Avrupa İstatistik Ofisi (Eurostat), Avrupa Birliği (AB) ve Euro Bölgesi’nin 2023 yılı ikinci çeyreği büyüme oranlarının önde gelen verilerine göre, 20 üyeli Euro Bölgesi’nde mevsimsellikten arındırılmış Gayri Safi Yurtiçi Hasıla’nın (GSYİH) 2023’ün ikinci çeyreğinde yükselişe geçti. Bir önceki çeyreğe göre yüzde 0,3, bir önceki yılın aynı dönemine göre yüzde 0,6 arttı. Euro Bölgesi’nin ilk çeyrek büyüme öncüsü verilerinde yüzde 0,1 küçüldüğü bildirildi.
Geçen yılın son çeyreğinde yüzde 0,1 küçülen Euro bölgesi ekonomisi teknik resesyona girdi. Daha sonra Eurostat, Euro Bölgesi’nin ilk çeyrek büyüme oranını yukarı yönlü revize ederek öncü verilerdeki yüzde 0,1’lik daralmayı 0 (sıfır) olarak güncelledi.
“Almanya’da küçülme tehlikesi var”
DW Türkçe’ye konuşan Altınbaş Üniversitesi İşletme Fakültesi Öğretim Üyesi Prof. Türkiye ve Almanya geçen yıl 21.1 milyar dolar ihracat yaptı.

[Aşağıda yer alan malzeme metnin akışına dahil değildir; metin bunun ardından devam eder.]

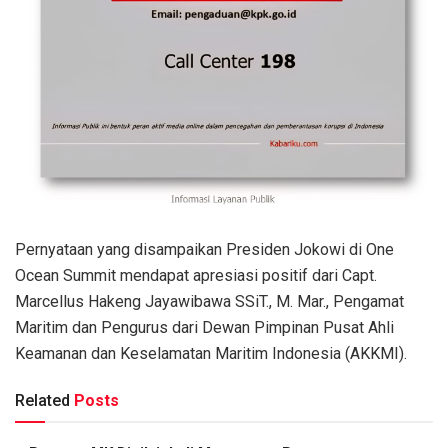
Pernyataan yang disampaikan Presiden Jokowi di One
Ocean Summit mendapat apresiasi positif dari Capt.
Marcellus Hakeng Jayawibawa SSiT., M. Mar., Pengamat
Maritim dan Pengurus dari Dewan Pimpinan Pusat Ahli
Keamanan dan Keselamatan Maritim Indonesia (AKKMI).
Related
Posts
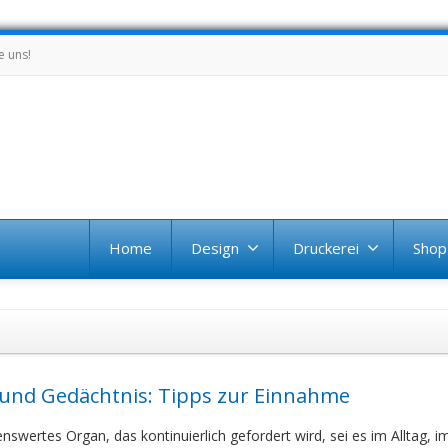
e uns!
Home
Design
Druckerei
Shop
 und Gedächtnis: Tipps zur Einnahme
swertes Organ, das kontinuierlich gefordert wird, sei es im Alltag,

Seçim öncesi kurun baskı altında tutulmasının ihracatın cazibesini azalttığına işaret eden Prof. Kozanoğlu, “Yeni fiyatlara göre sipariş alıp üretim yapmak biraz zaman alacak” diyor.
Dünya ticaretindeki payı %1,04’tür.
Dünya Ticaret Örgütü (DTÖ) verilerine göre Türkiye, 2023 yılının ilk çeyreği itibarıyla dünya ticaretinden %1,04 pay alıyor. AKP’nin iktidara geldiği 2002 yılından 2022 sonuna kadar dünya ticareti yüzde 276,5 büyüdü, 24 trilyon doları aştı.
Türkiye’nin ihracatı bu 20 yılda 6,5 milyar dolardan 255 milyar dolara çıkmasına rağmen dünya ticaretindeki payı sadece 1 kat artarak yüzde 0,55’ten yüzde 1,04’e yükseldi.